**WRITTEN TASK:** Reproduce the lines below word for word, beginning with the line containing "island: Maui" and continuing through the line containing "collection date: 1960-09-20", with both of those lines included.

Start of EXCERPTED DATA

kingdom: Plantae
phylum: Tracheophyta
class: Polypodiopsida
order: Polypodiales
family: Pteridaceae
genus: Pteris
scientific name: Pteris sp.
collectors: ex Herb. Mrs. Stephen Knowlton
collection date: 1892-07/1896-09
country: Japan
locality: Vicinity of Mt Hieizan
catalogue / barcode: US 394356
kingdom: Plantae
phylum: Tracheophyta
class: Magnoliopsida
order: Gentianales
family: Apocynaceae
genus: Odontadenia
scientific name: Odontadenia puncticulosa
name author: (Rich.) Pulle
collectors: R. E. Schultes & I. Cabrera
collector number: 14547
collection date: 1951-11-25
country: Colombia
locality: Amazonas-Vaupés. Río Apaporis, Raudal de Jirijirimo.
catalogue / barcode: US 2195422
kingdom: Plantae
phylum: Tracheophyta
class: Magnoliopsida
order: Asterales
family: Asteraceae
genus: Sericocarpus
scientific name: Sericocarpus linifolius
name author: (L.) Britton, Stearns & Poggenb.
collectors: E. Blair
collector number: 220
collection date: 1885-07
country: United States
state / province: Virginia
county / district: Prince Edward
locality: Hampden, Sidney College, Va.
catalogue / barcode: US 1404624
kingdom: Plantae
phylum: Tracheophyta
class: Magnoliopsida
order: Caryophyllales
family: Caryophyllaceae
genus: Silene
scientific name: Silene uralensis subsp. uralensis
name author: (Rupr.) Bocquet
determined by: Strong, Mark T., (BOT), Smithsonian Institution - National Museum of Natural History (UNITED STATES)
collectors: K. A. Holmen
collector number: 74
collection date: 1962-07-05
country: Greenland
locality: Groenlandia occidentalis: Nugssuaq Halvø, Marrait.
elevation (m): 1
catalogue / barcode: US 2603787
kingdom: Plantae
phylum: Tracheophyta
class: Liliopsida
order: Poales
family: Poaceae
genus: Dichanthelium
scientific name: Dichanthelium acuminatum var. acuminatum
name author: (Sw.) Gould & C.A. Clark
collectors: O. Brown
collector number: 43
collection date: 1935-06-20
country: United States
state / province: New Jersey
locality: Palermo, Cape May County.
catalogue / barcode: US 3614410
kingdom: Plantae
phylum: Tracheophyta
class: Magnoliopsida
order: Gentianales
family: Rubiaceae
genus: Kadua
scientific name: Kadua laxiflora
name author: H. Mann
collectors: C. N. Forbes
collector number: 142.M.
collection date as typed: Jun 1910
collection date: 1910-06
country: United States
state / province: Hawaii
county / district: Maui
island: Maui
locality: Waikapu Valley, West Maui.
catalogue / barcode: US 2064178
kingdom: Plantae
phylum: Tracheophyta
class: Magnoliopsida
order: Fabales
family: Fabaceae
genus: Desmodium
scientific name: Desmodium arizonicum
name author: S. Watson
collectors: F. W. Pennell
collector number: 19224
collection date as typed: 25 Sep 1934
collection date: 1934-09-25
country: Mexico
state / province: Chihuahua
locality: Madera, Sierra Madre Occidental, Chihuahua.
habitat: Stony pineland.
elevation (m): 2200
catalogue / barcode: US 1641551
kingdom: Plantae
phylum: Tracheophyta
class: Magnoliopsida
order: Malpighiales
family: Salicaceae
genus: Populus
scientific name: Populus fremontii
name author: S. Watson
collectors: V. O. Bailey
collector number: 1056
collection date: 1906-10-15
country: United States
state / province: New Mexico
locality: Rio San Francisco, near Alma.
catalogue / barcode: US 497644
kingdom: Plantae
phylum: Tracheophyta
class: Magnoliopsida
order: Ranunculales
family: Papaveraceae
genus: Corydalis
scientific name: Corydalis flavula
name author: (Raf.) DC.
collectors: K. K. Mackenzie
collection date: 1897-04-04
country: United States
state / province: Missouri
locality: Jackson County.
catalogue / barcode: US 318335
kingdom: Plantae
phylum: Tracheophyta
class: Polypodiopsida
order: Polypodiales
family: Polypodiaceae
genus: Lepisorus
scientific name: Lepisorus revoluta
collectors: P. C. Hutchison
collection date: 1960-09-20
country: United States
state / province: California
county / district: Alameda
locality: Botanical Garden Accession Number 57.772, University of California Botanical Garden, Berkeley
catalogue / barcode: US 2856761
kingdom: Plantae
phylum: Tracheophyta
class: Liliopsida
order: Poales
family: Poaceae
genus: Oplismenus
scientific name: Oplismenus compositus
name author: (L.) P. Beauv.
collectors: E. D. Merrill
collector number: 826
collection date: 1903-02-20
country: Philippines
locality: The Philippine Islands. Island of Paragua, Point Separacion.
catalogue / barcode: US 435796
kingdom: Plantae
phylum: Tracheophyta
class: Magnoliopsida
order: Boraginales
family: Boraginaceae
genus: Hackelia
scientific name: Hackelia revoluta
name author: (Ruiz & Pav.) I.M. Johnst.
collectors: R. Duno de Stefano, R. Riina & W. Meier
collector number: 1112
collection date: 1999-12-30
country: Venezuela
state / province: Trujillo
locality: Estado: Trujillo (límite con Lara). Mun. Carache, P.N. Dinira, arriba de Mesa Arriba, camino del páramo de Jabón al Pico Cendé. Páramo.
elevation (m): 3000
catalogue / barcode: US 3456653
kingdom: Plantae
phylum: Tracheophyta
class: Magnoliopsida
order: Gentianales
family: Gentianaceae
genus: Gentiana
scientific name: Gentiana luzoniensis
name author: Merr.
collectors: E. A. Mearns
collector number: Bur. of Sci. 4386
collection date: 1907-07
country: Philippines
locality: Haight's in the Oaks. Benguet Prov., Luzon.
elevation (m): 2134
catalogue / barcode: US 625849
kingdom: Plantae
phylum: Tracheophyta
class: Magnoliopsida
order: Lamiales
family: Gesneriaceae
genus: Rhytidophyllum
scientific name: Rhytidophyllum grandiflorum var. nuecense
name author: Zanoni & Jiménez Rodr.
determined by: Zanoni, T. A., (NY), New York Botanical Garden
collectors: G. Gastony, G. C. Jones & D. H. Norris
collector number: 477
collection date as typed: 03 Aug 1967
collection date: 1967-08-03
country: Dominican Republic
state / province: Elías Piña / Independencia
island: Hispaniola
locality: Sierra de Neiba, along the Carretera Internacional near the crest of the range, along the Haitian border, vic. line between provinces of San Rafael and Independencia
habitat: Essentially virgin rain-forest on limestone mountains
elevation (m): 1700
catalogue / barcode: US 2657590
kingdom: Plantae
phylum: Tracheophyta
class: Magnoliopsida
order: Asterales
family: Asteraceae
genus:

End of EXCERPTED DATA

**RESULT:**
island: Maui
locality: Waikapu Valley, West Maui.
catalogue / barcode: US 2064178
kingdom: Plantae
phylum: Tracheophyta
class: Magnoliopsida
order: Fabales
family: Fabaceae
genus: Desmodium
scientific name: Desmodium arizonicum
name author: S. Watson
collectors: F. W. Pennell
collector number: 19224
collection date as typed: 25 Sep 1934
collection date: 1934-09-25
country: Mexico
state / province: Chihuahua
locality: Madera, Sierra Madre Occidental, Chihuahua.
habitat: Stony pineland.
elevation (m): 2200
catalogue / barcode: US 1641551
kingdom: Plantae
phylum: Tracheophyta
class: Magnoliopsida
order: Malpighiales
family: Salicaceae
genus: Populus
scientific name: Populus fremontii
name author: S. Watson
collectors: V. O. Bailey
collector number: 1056
collection date: 1906-10-15
country: United States
state / province: New Mexico
locality: Rio San Francisco, near Alma.
catalogue / barcode: US 497644
kingdom: Plantae
phylum: Tracheophyta
class: Magnoliopsida
order: Ranunculales
family: Papaveraceae
genus: Corydalis
scientific name: Corydalis flavula
name author: (Raf.) DC.
collectors: K. K. Mackenzie
collection date: 1897-04-04
country: United States
state / province: Missouri
locality: Jackson County.
catalogue / barcode: US 318335
kingdom: Plantae
phylum: Tracheophyta
class: Polypodiopsida
order: Polypodiales
family: Polypodiaceae
genus: Lepisorus
scientific name: Lepisorus revoluta
collectors: P. C. Hutchison
collection date: 1960-09-20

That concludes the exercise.